Inné, acquis : Nicolas Sarkozy assailli de toutes parts

La polémique fait rage : Nicolas Sarkosy, en s’entretenant avec le philosophe Michel Onfray, a suivi son interlocuteur sur un chemin glissant. Et il a glissé. Ce dialogue, publié dans le numéro d’avril de la revue Philosophie magazine, fait l’objet de vives réactions depuis.
Parce que Nicolas Sarkozy a prononcé cette phrase reprise depuis dans tous les médias : « J'inclinerais, pour ma part, à penser qu'on naît pédophile, et c'est d'ailleurs un problème que nous ne sachions soigner cette pathologie. Il y a 1 200 ou 1 300 jeunes qui se suicident en France chaque année, ce n'est pas parce que leurs parents s'en sont mal occupés ! Mais parce que, génétiquement, ils avaient une fragilité, une douleur préalable. » le candidat à la présidence de la République termine par un exemple : « Prenez les fumeurs : certains développent un cancer, d'autres non. Les premiers ont une faiblesse physiologique héréditaire. Les circonstances ne font pas tout, la part de l'inné est immense. »
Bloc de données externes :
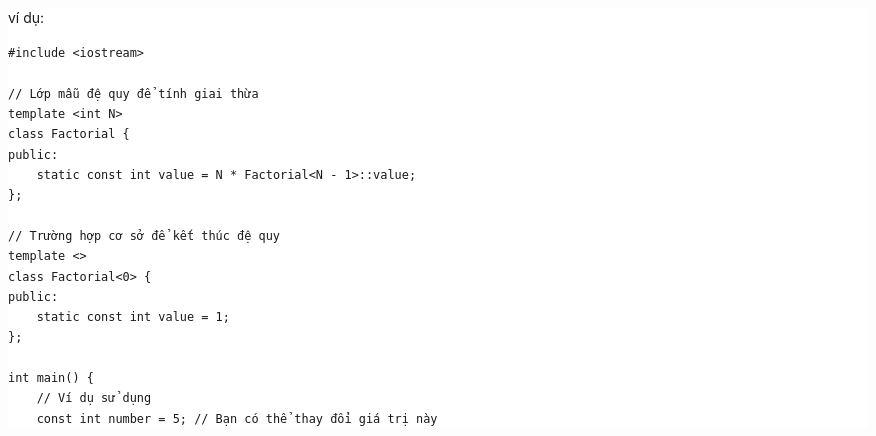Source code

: ví dụ:

    #include <iostream>

    // Lớp mẫu đệ quy để tính giai thừa
    template <int N>
    class Factorial {
    public:
        static const int value = N * Factorial<N - 1>::value;
    };

    // Trường hợp cơ sở để kết thúc đệ quy
    template <>
    class Factorial<0> {
    public:
        static const int value = 1;
    };

    int main() {
        // Ví dụ sử dụng
        const int number = 5; // Bạn có thể thay đổi giá trị này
Depuis la parution de ces propos, fin mars, les réactions ont fusé de toutes parts. François Bayrou a ouvert le feu, suivi par l’ensemble des autres partis politiques, sauf l’UMP. Jean-Marc Ayrault (PS) parle d'une « imprégnation idéologique digne de la scientologi e», alors que Laurent Fabius évoque une « position inspirée des conservateurs américains ». Pour Christine Taubira (PRG), « ces déclarations résument sa vision de la société [...] où tout est joué ». Les Verts « s'indignen t» alors que la candidate communiste Marie-George Buffet s'exclame : « Quelle monstruosité ! » Comme les catholiques, Philippe de Villiers (MPF) estime qu' « il y a quelque chose qui conduit tout droit à une société que je ne veux pas, celle de l'eugénism e».
Du côté des scientifiques, la parole est donnée aux généticiens, afin de faire la lumière sur l’influence, supposée ou constatée, de l’inné et de l’acquis sur le comportement des gens. Au premier rang des scientifiques qui ont réagi après la parution de l’article de Philosophie magazine, Axel Kahn, généticien et directeur de l’Institut Cochin : "Je ne connais personne qui ait jamais prétendu qu'on était pédophile de père en fils. Cela ne veut pas dire que la constitution et les gènes n'interviennent pas, peut-être, d'une manière que l'on ignore encore. Mais certainement pas sous la forme d'un déterminisme créant des familles de pédophiles." Pour ce qui est du suicide, les choses sont plus subtiles. Il y a, c'est vrai, des familles dans lesquelles on se suicide plus que dans d'autres. Certaines maladies, telle la psychose maniaco-dépressive, ont une base génétique incontestable, et les états dépressifs constituent des prédispositions au suicide.
Mais ce qui est reproché au candidat de l’UMP, c’est de s’être prononcé, dans un débat philosophique, sur des questions qui touchent à la science, mais aussi à la morale. Quelques mois à peine après avoir suggéré qu’il conviendrait de dépister, dès l’âge de trois ans, les enfants pour lesquels certains comportements auraient pu laisser supposer qu’ils seraient plus tard délinquants... Le fait que Nicolas Sarkozy, une nouvelle fois, affirme son penchant pour les thèses déterministes qui prévaut notamment aux États-Unis, n’en fait certes pas un eugéniste. Mais ses opposants ont beau jeu de luis reprocher son peu de foi en l’homme et en sa capacité à évoluer tout au long de sa vie. Lui qui pourtant s’est présenté devant les Français en affirmant : « J’ai changé ».